Start of TASK DATA

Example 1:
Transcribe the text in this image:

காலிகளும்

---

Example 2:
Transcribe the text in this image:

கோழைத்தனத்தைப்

End of TASK DATA

▶ **ACTIVITY**
Could you write out all the entries word for word?

▶ **YOUR RESPONSE**
Example 1:
Transcribe the text in this image:

காலிகளும்

---

Example 2:
Transcribe the text in this image:

கோழைத்தனத்தைப்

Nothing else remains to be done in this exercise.